Dernière des huit compagnies du 6e arrondissement, la 249e n'est pas armée et constitue une force de réserve. Elle est commandée par un certain de Strada, 61 rue du Cherche-Midi, que nous n'avons pas réussi à identifier de façon certaine. Il pourrait s'agir de Ferdinand de Strada d'Arosberg né à Paris en 1842, descendant d'une vieille famille du Bourbonnais, employé au Crédit foncier de France, puis inspecteur à la Compagnie générale transatlantique. En 1863, il est militaire, sergent-fourrier du 79e de ligne alors en garnison à Thonon. Ses origines aristocratiques peuvent avoir justifié son élection à la tête d'une compagnie non combattante, en dépit d'un modeste début de carrière dans l'armée. Mais ce pourrait tout aussi être Gabriel-Jules Delarue, dit José de Strada, pseudonyme sous lequel, personnage aux multiples talents né à Niort en 1821, il se fit connaître comme avocat, hommes de lettres, philosophe et peintre. Sa notoriété, acquise pour l'essentiel dans les années 1860, justifierait son élection à la tête de cette compagnie, mais son lien avec le 6e arrondissement n'est pas avéré.

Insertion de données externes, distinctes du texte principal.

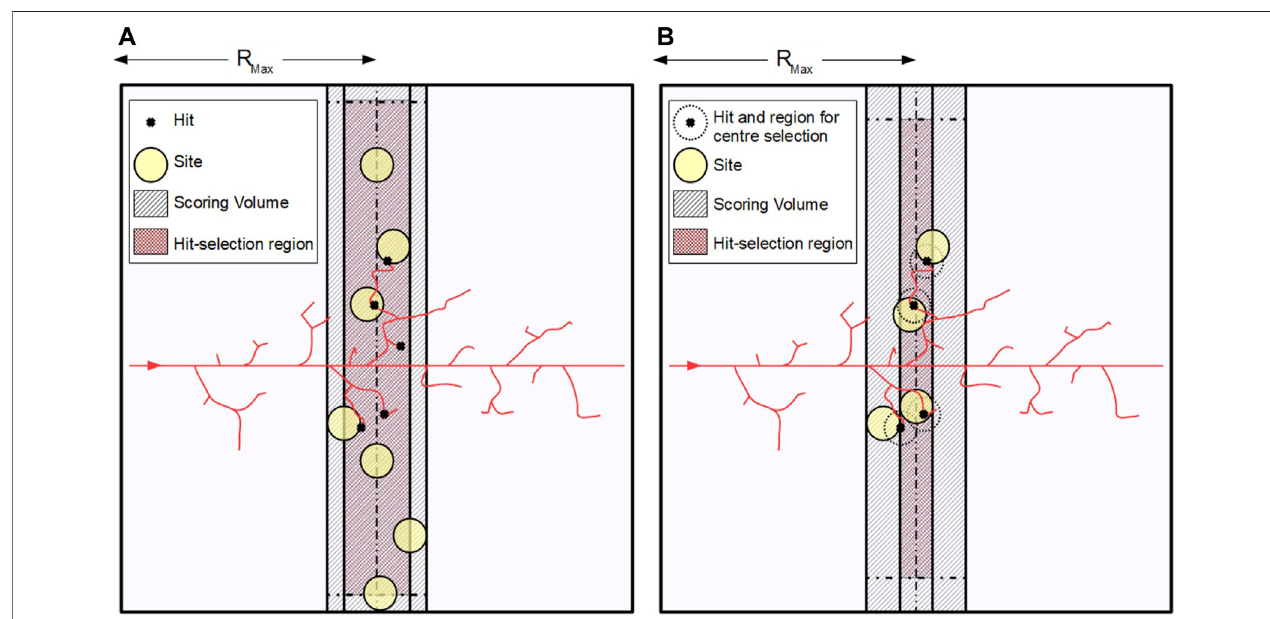
FIGURE2 | Graphical representation of the working principle ofthe twosampling algorithms: (A) uniform sampling and (B) weighted sampling. In both cases, a hit selection region (maroon shaded area) is identi fi ed, where the centers of the sites (yellow circles) are sorted. The dimensions of this region depend on the sampling algorithm used and on the diameter of the site, as lateral margins must be left to ensure that the site is always fully included in the scoring volume. For uniform sampling this margin must be set equal to the site radius, while for weighted sampling the margin is equal to the site diameter.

Telles sont, rapidement brossées, les silhouettes de huit personnalités qui, aux côtés de bien d'autres, vont jouer un rôle appréciable dans la résistance à l'ennemi.

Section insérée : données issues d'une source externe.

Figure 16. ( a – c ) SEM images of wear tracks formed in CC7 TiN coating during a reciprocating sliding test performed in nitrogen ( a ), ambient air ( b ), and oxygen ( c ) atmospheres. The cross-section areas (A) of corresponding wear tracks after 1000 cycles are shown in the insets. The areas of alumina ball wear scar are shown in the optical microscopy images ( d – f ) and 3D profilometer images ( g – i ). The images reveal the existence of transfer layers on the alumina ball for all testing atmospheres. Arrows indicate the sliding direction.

On l'aura compris, les ressources matérielles et humaines dont dispose le général Trochu pour faire face à l'envahisseur prussien sont loin d'être négligeables. Bismarck d'ailleurs ne s'y est pas trompé et se garde bien de s'y frotter directement. Il use d'une arme autrement redoutable, vieille comme le monde et qui de tout temps a fait la preuve de son efficacité : la faim. Le siège de Paris peut commencer.